*SUPPLIED INFORMATION*:
•••••

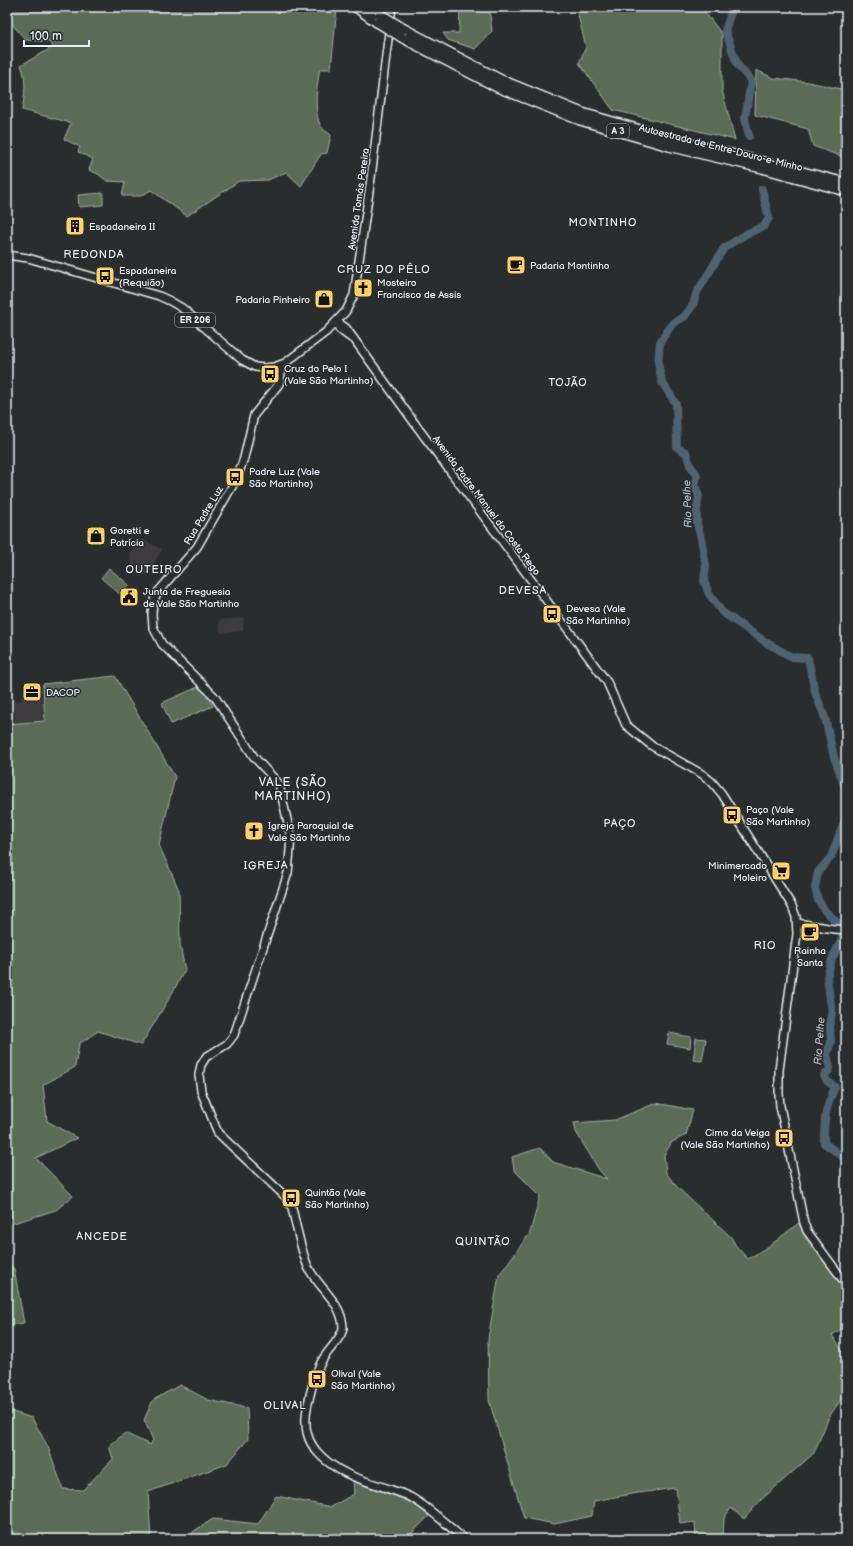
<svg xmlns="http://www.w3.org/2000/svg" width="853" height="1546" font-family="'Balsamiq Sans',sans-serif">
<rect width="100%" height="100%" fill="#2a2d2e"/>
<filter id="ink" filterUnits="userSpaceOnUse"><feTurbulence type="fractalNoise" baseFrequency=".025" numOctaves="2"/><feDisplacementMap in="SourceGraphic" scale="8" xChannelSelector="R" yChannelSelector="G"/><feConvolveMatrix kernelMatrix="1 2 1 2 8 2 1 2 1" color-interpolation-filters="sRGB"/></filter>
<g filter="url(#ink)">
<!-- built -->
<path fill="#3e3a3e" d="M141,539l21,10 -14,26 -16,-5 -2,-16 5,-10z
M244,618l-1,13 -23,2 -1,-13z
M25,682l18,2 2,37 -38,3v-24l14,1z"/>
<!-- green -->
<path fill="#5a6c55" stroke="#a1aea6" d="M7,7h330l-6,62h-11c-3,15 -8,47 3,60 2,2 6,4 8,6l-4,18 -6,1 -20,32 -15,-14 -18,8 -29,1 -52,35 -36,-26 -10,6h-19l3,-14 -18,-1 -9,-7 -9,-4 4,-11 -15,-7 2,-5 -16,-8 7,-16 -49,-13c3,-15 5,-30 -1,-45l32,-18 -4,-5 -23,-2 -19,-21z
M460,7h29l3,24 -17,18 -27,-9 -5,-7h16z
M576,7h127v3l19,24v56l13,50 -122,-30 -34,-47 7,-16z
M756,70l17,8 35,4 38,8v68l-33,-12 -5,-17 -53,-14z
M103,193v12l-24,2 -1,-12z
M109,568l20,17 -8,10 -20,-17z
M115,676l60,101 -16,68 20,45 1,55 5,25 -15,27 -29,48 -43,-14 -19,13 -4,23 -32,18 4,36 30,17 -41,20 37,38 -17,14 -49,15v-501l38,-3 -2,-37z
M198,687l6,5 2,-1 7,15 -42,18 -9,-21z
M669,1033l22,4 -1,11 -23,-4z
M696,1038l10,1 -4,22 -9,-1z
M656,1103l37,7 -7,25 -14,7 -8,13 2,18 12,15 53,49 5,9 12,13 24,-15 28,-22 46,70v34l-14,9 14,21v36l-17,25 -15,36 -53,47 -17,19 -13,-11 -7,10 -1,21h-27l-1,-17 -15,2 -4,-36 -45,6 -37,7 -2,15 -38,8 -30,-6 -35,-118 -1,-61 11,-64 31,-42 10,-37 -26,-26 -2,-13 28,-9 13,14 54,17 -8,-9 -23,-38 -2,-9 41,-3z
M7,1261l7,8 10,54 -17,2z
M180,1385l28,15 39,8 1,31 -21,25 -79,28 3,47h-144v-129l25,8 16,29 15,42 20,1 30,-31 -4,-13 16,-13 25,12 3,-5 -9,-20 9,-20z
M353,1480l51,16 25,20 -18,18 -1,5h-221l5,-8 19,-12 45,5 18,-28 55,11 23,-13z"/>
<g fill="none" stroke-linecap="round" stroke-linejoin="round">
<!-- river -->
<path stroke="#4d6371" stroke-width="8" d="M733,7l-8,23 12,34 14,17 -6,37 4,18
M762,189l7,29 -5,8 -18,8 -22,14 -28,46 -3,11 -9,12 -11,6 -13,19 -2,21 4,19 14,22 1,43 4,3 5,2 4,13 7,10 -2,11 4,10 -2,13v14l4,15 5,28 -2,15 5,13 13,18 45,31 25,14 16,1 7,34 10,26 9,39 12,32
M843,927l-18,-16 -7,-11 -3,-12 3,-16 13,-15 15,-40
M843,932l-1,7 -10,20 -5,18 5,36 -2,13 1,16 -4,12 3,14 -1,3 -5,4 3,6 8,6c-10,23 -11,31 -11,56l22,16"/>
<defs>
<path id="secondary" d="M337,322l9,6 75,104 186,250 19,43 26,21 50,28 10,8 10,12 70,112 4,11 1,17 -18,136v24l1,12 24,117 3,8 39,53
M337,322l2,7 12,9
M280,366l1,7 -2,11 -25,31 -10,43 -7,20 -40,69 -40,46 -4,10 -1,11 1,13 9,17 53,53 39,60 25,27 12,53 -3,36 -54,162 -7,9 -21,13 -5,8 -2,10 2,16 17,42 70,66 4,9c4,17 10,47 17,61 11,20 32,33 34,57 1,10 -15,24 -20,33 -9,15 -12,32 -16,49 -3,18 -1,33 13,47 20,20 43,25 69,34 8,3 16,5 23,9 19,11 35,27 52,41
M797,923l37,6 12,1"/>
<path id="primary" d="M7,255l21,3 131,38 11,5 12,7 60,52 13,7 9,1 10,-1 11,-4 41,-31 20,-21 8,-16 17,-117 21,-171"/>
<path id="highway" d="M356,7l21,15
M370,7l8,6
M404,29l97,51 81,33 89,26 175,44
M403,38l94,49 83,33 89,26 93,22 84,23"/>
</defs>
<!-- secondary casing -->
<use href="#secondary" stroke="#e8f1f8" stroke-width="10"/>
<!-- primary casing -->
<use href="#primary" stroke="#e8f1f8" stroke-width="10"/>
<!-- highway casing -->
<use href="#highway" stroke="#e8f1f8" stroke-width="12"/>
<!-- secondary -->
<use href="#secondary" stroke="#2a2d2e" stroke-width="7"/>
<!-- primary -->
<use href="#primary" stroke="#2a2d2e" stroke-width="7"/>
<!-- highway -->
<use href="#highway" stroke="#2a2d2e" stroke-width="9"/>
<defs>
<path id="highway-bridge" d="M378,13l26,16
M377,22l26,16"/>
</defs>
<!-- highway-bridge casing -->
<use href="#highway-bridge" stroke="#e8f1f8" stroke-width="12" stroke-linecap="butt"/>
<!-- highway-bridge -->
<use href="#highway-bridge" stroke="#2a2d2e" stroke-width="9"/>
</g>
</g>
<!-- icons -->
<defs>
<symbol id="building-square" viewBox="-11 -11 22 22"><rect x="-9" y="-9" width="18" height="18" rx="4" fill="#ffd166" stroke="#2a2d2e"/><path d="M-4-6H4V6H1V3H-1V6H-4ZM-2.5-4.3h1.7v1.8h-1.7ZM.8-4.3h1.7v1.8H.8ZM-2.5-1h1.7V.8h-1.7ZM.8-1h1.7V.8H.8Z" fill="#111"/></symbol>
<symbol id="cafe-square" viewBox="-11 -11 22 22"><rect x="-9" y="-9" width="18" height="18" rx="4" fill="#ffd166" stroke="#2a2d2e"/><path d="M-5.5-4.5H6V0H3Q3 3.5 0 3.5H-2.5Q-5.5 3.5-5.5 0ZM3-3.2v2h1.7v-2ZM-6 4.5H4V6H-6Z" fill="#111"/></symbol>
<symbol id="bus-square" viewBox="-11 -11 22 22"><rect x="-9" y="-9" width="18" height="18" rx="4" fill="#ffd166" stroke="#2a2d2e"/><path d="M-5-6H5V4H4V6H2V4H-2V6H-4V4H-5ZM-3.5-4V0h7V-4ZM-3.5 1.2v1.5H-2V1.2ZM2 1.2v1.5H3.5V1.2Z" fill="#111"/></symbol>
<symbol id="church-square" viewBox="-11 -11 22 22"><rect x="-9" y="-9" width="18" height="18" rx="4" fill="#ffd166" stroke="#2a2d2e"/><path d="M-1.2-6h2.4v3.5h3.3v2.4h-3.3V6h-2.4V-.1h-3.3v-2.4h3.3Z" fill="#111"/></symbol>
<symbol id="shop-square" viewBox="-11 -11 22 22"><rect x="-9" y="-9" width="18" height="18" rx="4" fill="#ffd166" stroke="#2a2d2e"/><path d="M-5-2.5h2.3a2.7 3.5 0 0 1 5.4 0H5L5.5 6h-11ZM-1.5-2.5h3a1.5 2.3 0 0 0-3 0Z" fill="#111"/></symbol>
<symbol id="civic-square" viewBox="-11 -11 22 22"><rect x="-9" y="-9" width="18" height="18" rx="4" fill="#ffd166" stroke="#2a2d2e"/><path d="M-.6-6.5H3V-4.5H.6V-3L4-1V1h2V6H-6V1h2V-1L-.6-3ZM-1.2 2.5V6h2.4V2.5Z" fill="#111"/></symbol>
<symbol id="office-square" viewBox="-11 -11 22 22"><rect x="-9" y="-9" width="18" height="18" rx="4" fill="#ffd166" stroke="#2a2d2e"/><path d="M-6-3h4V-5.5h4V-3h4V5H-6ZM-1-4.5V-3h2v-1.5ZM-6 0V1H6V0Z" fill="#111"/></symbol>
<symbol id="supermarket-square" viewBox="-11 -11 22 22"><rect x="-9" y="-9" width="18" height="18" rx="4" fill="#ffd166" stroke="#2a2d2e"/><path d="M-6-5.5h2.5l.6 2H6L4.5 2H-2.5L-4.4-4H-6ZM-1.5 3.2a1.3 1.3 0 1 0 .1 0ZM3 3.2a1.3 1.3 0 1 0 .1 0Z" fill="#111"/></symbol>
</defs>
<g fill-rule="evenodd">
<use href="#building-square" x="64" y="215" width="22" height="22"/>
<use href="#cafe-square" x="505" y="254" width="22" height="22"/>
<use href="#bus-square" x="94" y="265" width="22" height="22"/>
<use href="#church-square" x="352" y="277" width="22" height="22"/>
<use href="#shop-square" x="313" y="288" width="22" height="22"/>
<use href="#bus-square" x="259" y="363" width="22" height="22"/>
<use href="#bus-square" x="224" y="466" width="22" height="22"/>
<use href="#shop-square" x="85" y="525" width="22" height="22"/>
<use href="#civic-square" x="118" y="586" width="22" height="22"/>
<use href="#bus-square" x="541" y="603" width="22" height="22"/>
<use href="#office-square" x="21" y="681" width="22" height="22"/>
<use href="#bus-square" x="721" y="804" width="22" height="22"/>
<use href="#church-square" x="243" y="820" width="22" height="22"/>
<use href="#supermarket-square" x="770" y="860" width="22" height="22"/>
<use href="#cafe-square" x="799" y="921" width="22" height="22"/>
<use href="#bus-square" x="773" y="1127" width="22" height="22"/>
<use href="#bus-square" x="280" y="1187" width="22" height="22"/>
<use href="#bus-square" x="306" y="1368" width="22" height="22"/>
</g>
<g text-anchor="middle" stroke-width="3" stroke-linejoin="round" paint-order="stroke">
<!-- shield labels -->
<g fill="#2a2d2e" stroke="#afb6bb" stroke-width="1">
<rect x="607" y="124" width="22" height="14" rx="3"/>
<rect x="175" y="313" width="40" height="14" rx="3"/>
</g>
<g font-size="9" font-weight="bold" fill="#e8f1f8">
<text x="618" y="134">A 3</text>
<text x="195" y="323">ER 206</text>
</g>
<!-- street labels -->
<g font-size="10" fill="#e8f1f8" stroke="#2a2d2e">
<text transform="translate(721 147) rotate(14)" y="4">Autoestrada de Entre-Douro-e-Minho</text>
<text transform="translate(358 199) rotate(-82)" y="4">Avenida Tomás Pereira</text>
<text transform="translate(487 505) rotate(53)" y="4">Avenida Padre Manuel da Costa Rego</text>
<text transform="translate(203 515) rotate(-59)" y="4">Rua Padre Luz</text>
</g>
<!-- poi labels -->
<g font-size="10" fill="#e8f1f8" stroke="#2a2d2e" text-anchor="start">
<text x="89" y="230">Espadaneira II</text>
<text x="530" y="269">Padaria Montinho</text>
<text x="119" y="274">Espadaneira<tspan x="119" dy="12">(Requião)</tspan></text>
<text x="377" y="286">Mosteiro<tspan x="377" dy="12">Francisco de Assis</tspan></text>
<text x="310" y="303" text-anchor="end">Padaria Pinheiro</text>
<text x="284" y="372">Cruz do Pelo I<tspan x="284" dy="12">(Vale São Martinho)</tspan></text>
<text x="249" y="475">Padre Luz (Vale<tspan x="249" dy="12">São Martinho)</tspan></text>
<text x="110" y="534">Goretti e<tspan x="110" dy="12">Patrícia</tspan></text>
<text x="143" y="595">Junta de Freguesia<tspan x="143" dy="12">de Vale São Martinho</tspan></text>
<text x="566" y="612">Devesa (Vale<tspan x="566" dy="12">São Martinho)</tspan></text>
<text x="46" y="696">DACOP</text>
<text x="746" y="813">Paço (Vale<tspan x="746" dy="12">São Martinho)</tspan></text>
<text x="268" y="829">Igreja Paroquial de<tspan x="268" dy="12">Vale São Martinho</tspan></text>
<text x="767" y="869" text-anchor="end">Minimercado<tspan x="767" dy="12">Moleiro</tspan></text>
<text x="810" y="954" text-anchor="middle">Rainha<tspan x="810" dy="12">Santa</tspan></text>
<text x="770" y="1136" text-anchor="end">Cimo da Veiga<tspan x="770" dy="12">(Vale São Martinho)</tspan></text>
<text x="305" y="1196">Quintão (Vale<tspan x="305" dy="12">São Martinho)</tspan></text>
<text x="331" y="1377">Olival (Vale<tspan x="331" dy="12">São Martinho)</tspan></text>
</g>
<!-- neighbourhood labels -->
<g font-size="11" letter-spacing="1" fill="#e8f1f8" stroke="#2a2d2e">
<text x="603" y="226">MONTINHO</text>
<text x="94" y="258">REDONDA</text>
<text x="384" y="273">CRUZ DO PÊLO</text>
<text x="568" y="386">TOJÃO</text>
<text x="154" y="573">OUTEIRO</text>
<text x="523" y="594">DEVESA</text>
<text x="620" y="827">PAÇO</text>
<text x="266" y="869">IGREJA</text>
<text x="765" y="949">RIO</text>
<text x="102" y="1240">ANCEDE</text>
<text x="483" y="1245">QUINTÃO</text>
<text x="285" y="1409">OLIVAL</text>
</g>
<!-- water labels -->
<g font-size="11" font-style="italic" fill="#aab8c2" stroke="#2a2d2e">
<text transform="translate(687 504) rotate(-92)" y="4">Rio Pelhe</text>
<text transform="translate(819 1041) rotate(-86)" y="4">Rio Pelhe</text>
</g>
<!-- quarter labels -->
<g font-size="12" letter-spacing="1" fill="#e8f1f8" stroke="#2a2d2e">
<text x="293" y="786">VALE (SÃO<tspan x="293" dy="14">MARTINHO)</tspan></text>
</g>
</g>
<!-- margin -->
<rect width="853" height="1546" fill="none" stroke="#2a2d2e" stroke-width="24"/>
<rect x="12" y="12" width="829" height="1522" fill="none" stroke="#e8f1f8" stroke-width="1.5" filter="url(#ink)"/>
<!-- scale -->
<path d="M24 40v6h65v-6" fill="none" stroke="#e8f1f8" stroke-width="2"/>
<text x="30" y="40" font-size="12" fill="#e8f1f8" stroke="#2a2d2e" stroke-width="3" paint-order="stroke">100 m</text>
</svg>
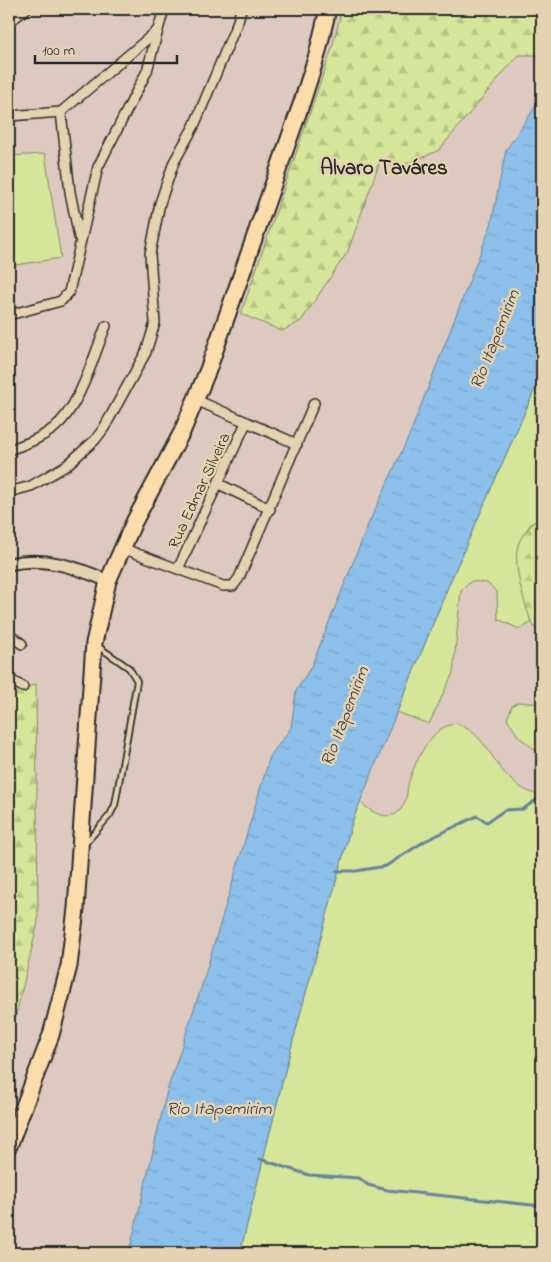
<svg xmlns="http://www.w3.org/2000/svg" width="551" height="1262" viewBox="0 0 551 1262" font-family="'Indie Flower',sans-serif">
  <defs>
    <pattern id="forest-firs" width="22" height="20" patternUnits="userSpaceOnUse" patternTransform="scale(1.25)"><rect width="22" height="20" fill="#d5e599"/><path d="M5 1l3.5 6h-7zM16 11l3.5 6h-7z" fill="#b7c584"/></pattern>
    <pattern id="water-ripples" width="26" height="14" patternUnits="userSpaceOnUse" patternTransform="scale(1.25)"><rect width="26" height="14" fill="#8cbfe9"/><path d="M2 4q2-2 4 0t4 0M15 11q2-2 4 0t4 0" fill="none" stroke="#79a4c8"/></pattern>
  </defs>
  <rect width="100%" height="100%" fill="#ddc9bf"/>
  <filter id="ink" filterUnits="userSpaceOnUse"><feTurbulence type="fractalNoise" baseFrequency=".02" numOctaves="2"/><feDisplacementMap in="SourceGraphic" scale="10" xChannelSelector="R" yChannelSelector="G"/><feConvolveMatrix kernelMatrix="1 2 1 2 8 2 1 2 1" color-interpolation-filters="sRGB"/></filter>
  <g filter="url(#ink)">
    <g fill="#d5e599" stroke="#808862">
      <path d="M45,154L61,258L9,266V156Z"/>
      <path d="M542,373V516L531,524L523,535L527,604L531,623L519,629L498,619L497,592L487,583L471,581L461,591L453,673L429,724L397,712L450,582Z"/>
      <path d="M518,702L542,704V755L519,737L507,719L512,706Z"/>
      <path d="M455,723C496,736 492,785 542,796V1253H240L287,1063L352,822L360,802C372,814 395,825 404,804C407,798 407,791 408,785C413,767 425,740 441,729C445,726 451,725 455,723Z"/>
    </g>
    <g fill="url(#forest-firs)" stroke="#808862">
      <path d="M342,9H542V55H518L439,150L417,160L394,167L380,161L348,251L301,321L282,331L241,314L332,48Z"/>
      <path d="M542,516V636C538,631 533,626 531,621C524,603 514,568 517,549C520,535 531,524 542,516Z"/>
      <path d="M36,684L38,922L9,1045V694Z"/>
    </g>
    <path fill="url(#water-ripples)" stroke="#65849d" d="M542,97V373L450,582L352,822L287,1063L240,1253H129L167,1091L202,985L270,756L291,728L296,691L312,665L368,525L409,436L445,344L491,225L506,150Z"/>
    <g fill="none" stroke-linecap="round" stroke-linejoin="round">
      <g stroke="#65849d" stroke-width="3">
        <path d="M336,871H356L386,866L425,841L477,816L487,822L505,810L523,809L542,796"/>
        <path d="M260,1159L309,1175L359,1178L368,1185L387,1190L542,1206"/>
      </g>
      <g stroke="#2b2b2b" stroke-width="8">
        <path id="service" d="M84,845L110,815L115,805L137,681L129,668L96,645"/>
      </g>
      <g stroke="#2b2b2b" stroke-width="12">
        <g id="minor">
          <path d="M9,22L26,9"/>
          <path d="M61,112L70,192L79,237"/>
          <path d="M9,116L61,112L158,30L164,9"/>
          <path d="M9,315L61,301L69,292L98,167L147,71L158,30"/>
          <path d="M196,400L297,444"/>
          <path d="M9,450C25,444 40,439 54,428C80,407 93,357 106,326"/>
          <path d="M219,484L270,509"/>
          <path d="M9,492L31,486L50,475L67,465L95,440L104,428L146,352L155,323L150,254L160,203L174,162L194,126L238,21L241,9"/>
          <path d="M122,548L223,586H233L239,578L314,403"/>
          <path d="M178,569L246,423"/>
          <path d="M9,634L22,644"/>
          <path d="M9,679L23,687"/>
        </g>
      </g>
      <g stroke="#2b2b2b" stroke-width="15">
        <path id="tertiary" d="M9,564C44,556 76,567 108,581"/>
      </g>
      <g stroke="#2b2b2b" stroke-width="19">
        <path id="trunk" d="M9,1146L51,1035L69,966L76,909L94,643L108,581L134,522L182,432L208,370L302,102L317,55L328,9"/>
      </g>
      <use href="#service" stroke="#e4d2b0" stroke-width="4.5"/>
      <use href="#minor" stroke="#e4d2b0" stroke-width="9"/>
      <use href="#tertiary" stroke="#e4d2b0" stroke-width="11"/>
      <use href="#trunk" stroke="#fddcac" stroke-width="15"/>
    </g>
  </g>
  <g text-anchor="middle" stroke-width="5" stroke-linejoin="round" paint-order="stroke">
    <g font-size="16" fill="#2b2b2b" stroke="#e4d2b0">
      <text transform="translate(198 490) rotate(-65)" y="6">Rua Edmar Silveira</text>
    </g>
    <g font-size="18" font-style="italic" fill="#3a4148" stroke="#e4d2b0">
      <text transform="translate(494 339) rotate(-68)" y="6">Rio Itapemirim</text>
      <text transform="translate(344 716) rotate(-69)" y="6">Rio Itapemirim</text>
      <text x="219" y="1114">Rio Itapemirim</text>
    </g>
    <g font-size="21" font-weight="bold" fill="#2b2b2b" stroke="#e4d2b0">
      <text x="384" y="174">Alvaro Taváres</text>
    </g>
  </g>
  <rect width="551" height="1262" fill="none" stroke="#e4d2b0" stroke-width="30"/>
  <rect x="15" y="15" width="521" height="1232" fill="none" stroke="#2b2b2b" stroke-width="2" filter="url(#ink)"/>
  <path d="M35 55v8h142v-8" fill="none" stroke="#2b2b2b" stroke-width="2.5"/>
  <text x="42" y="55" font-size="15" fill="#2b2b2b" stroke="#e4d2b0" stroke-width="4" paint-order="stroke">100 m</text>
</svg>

•••••

Select, from the listing, all lines that include the word "feConvolveMatrix".

*ANSWER SECTION*:
<filter id="ink" filterUnits="userSpaceOnUse"><feTurbulence type="fractalNoise" baseFrequency=".025" numOctaves="2"/><feDisplacementMap in="SourceGraphic" scale="8" xChannelSelector="R" yChannelSelector="G"/><feConvolveMatrix kernelMatrix="1 2 1 2 8 2 1 2 1" color-interpolation-filters="sRGB"/></filter>
  <filter id="ink" filterUnits="userSpaceOnUse"><feTurbulence type="fractalNoise" baseFrequency=".02" numOctaves="2"/><feDisplacementMap in="SourceGraphic" scale="10" xChannelSelector="R" yChannelSelector="G"/><feConvolveMatrix kernelMatrix="1 2 1 2 8 2 1 2 1" color-interpolation-filters="sRGB"/></filter>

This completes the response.